--- DATASET RECORDS ---
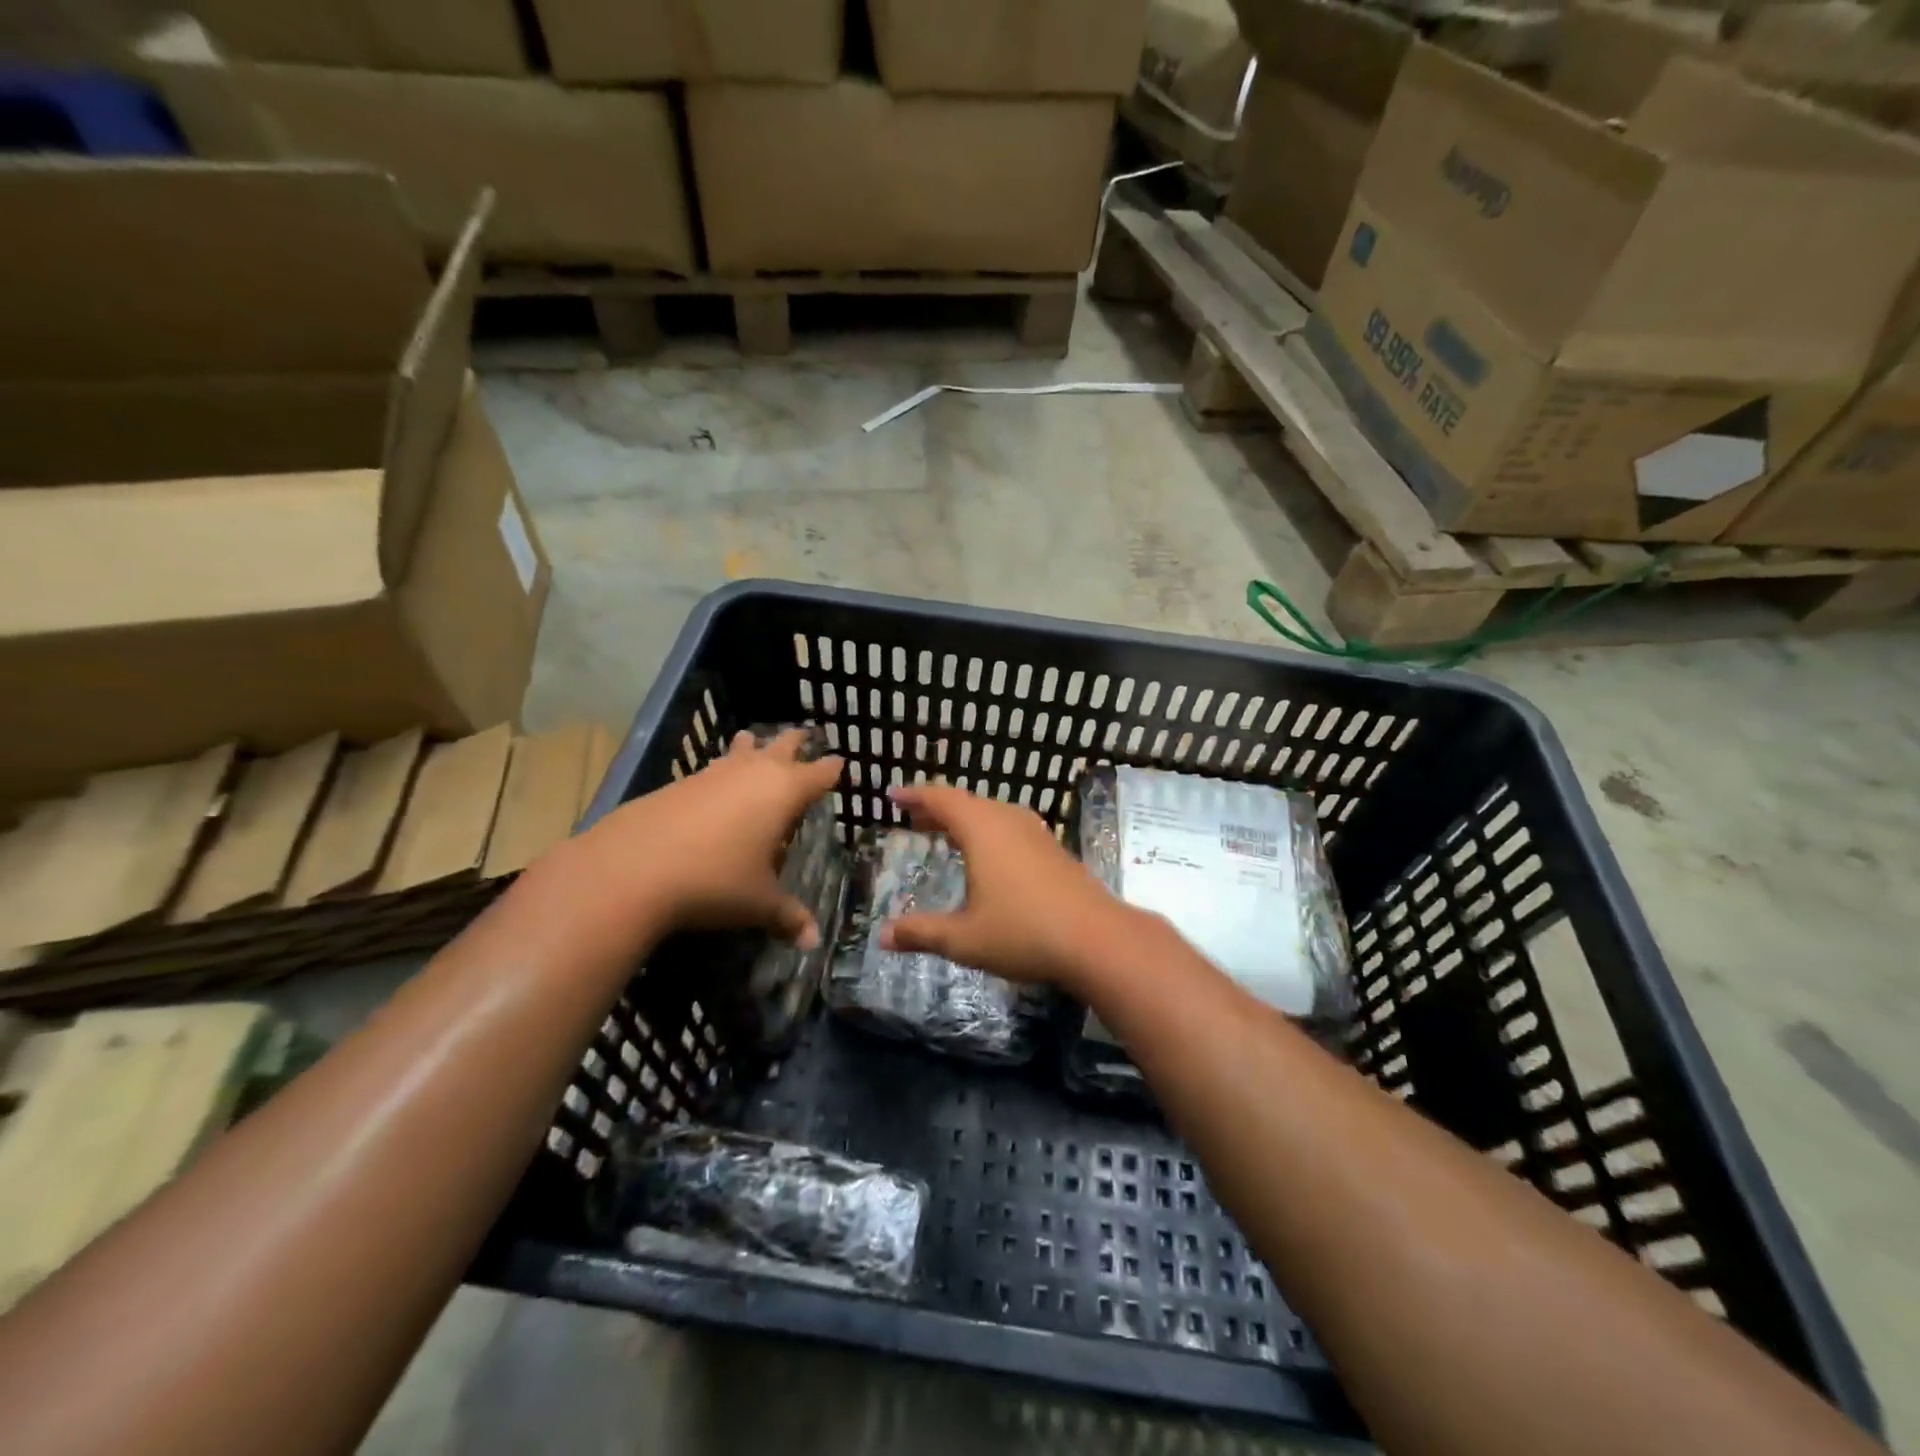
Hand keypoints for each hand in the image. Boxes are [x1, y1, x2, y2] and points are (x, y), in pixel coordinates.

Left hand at [579, 728, 842, 944]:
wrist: (632, 869)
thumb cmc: (715, 880)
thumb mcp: (758, 903)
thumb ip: (789, 917)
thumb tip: (814, 942)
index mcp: (783, 792)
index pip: (818, 774)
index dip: (831, 770)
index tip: (840, 763)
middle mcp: (752, 773)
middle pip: (781, 746)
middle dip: (794, 742)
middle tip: (803, 735)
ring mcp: (712, 774)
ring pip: (740, 750)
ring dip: (751, 747)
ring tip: (753, 742)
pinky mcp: (678, 783)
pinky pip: (711, 769)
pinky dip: (720, 770)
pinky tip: (713, 784)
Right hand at [878, 783, 1129, 986]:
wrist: (1097, 939)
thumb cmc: (1024, 932)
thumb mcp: (964, 938)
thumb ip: (922, 933)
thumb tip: (882, 936)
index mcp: (982, 829)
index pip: (941, 799)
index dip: (914, 795)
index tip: (892, 796)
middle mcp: (1009, 821)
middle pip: (967, 803)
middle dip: (937, 809)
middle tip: (913, 818)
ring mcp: (1036, 833)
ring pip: (992, 814)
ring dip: (964, 820)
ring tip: (944, 834)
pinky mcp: (1054, 850)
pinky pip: (1010, 827)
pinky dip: (987, 832)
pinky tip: (988, 858)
---
Write the "thumb cmc: (1024, 932)" line and all later lines exactly. Stop at the end of the data.

## RESPONSE BELOW
thumb cmc: (1024, 932)
thumb mcp: (964, 938)
thumb ip: (922, 933)
thumb tip: (882, 936)
index mcp: (982, 829)
index pip: (941, 799)
index dip: (914, 795)
index tip: (892, 796)
middle mcp: (1009, 821)
middle pip: (967, 803)
middle dip: (937, 809)
middle tip: (913, 818)
ring mcp: (1036, 833)
ring pip: (992, 814)
ring dip: (964, 820)
ring tip: (944, 834)
pinky mcp: (1054, 850)
pinky pip: (1010, 827)
pinky dip: (987, 832)
pinky tip: (988, 858)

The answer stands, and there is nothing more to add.